I'll end it with a little story: I was only 13, and it was that damn '95 run again. I'm just old enough that my friend and I are allowed to sleep in a trailer in the yard, with no parental supervision. We have one of those double A battery AM-only transistor radios, and we're listening to the Mariners. The trailer was one of those fifth wheels with a small sleeping area above the trailer hitch. I was 13, and a moron, both traits combining perfectly to form a kind of Meta-moron so even though there are vastly better places I contort myself into that space and lay there, listening to you.
It's the Vince Coleman Grand Slam game, as the Mariners rallied from a 6-0 deficit, but it's about to become the Alex Diaz game. Those days the Mariners had names and alternate names for seemingly every game. I am 13, and I am a human electrical wire, waiting for a charge. Then on a 2-0 fastball from Rick Honeycutt Diaz crushes a flyball to left, and Dave is pure electricity:
"Alex BELTS the ball, DEEEEEP to left field, Rickey Henderson goes back and that will (screams from the crowd over comethe call here)."

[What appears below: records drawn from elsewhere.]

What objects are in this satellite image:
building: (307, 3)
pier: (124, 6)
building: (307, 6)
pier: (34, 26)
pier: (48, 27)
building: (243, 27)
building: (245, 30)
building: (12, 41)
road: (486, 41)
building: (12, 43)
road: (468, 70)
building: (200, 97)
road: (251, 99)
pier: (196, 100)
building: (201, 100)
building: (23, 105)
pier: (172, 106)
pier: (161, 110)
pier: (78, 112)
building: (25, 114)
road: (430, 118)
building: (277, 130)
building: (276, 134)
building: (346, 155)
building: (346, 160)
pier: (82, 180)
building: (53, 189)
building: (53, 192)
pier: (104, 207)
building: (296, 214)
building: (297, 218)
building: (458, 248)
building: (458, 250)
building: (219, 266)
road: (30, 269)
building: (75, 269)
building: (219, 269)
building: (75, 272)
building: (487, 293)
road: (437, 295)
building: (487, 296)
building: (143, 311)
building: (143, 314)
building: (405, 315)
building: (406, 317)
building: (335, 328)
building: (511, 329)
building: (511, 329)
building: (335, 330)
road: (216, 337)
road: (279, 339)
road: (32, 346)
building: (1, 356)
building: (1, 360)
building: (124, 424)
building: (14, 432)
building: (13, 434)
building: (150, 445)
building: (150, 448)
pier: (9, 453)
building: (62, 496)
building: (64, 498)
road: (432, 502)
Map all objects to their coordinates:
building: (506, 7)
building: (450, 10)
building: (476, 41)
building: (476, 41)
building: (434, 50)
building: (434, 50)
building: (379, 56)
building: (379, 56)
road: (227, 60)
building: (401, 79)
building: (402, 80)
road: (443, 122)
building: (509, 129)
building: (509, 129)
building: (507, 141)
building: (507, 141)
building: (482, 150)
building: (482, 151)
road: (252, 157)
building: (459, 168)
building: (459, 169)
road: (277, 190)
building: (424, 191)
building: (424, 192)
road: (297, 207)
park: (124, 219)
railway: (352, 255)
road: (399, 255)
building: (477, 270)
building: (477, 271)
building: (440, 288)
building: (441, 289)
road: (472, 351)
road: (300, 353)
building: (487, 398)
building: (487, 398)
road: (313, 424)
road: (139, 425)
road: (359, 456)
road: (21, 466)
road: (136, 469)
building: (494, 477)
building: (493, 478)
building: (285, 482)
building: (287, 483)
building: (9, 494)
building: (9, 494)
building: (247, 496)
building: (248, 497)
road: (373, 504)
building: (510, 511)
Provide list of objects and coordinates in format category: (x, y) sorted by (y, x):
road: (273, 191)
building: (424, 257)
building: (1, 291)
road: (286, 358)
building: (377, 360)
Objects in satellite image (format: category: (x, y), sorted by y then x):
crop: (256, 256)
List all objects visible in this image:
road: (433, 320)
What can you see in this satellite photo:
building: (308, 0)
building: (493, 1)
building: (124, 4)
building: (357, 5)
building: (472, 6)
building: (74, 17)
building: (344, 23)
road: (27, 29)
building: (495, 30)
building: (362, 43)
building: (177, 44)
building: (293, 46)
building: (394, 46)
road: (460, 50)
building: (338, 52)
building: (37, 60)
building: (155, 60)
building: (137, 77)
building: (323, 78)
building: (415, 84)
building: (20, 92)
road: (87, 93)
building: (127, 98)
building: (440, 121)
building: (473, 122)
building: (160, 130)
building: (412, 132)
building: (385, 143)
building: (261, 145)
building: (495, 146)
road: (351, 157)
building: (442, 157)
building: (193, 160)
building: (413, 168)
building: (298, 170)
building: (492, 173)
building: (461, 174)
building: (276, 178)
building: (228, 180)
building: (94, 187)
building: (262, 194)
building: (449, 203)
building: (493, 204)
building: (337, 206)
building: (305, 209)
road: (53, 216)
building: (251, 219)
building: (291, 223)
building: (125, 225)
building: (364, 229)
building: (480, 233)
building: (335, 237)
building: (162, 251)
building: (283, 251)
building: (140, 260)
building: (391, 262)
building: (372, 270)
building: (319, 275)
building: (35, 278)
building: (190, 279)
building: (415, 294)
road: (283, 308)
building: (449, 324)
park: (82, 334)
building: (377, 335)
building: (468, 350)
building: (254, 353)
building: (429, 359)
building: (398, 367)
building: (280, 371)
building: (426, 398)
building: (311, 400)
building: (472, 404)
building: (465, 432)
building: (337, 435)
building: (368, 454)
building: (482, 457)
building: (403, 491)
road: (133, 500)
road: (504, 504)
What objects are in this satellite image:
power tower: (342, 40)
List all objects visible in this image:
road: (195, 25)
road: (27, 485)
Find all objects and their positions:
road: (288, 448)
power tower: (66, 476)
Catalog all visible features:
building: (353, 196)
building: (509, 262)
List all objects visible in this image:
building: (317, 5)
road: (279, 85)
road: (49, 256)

I screamed, and jumped out of my bed. Except that it's dark, and there's ~28 inches between my face and the top of that trailer. Another scream, a smashed nose, blood everywhere, the smile never leaves my face.
It's just one memory, Dave. One of thousands I have, and one of the thousands held by thousands. Thousands times thousands, millions of smiles. That's your legacy, that's your gift to us all.
I love you, and I miss you very much. Thanks for everything.